In October, Bolden led a U.S. delegation to China for high-level talks with Chinese space officials on human spaceflight cooperation, provoking an outcry from Republican lawmakers concerned any collaboration between NASA and China’s military-led space program would jeopardize U.S. national security. U.S. Reps. Frank Wolf of Virginia and John Culberson of Texas — both members of the House Appropriations commerce, justice, science subcommittee that approves NASA’s annual budgets — wrote Bolden on the eve of his departure stating their opposition to the NASA chief leading talks with Chinese officials about manned spaceflight programs. They also asked for a briefing upon Bolden’s return.

Culberson introduced legislation last June that would have forbidden cooperation between the U.S. and China in space unless approved by Congress. His proposal was defeated in committee.

It seems to me that the last eighteen years of space cooperation with Russia would be persuasive evidence that it's a lot smarter to collaborate with a rival than deliberately provoke another Cold War.

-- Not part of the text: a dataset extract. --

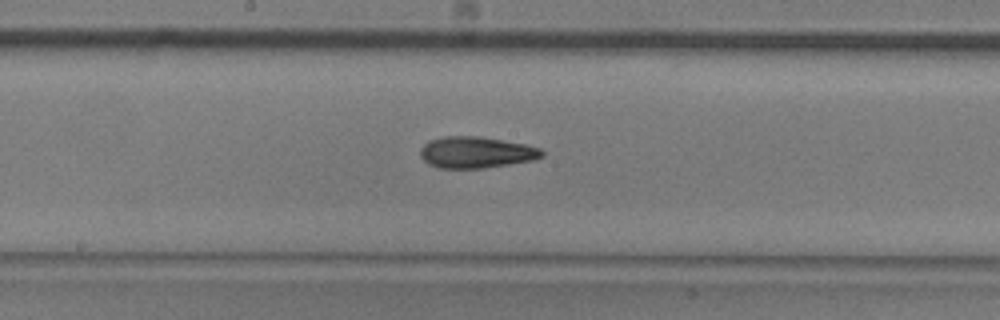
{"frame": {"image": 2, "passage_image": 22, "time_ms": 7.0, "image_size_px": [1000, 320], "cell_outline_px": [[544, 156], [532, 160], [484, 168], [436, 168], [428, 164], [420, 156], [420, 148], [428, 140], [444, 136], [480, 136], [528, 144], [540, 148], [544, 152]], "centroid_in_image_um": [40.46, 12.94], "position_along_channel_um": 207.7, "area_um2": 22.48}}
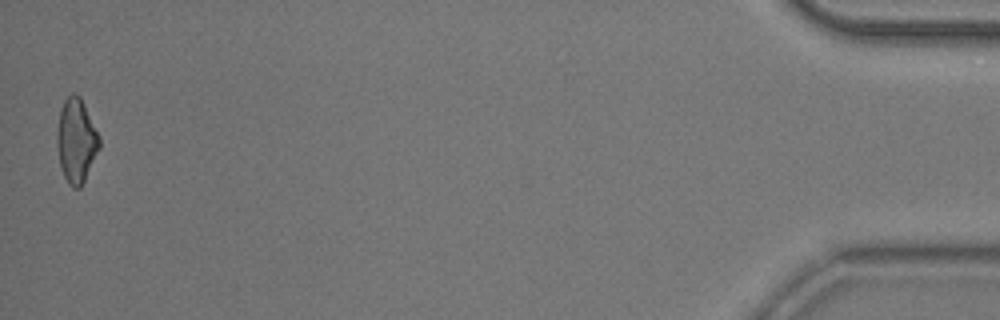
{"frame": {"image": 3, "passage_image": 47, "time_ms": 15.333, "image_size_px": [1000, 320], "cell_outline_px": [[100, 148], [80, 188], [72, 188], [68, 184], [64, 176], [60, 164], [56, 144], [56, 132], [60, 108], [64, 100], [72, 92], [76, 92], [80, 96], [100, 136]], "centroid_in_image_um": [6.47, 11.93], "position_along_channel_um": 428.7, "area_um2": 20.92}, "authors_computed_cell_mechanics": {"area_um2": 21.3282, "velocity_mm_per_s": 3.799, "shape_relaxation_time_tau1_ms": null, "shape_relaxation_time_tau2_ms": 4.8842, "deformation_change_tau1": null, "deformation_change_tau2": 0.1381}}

During the administration of the first President Bush, the United States and Russia signed the Joint Statement on Cooperation in Space in June 1992. American astronauts have been flying on Soyuz craft since Norm Thagard flew to Mir in March 1995. Thanks to the agreement, not only did Russia share the cost of building the International Space Station but we had redundant access to the facility when the Shuttle program was stopped after the Columbia accident.

Some may complain that Russia charges the U.S. $51 million per astronaut for a Soyuz ride to the ISS, but we're the ones who created the Russian monopoly by failing to plug the gap between Shuttle and whatever comes next. That gap was created in January 2004 when the second President Bush cancelled the Shuttle program. Bush's Vision for Space Exploration, which evolved into Constellation, called for Shuttle's retirement in 2010 and reliance upon Soyuz until a replacement was ready, no earlier than 2014.

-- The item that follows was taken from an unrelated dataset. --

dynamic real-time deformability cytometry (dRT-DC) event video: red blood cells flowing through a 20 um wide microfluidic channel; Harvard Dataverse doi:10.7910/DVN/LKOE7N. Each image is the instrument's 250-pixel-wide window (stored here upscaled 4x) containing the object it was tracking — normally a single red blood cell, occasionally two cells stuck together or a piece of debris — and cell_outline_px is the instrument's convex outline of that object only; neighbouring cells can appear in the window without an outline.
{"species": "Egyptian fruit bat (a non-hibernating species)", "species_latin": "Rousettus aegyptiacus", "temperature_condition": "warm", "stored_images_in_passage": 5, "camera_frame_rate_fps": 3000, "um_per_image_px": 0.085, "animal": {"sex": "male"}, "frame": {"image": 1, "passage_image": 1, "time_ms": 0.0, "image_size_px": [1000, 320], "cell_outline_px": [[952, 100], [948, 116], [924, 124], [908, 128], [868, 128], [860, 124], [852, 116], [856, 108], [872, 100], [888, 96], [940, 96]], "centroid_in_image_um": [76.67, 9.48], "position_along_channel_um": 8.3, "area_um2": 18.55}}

If something bad happens with Soyuz until an American option is ready, then we'll have no way to reach ISS.

In my opinion, the more the merrier. If China or India or the European Space Agency want to develop their own vehicle for access to Low Earth Orbit, they should be welcomed.

History has shown us that no one nation can sustain indefinitely the costs of a robust unilateral space program. Although China is studying a possible Moon rocket, their immediate priority is a space station, and so far all they've done is replicate a Gemini flight with two taikonauts. China may have a robust economy, but I think in the long run the costs of accessing space will force China to participate in the ISS project and perhaps one day a multinational mission to the Moon.

China's willingness to show Bolden everything may suggest that they've come to the realization they can't afford to go it alone either.

1 comment:

  1. It's a simple yet perplexing equation:

    human spaceflight = politics

    It will be interesting to see how international politics will lead the spaceflight programs of the leading countries in spaceflight.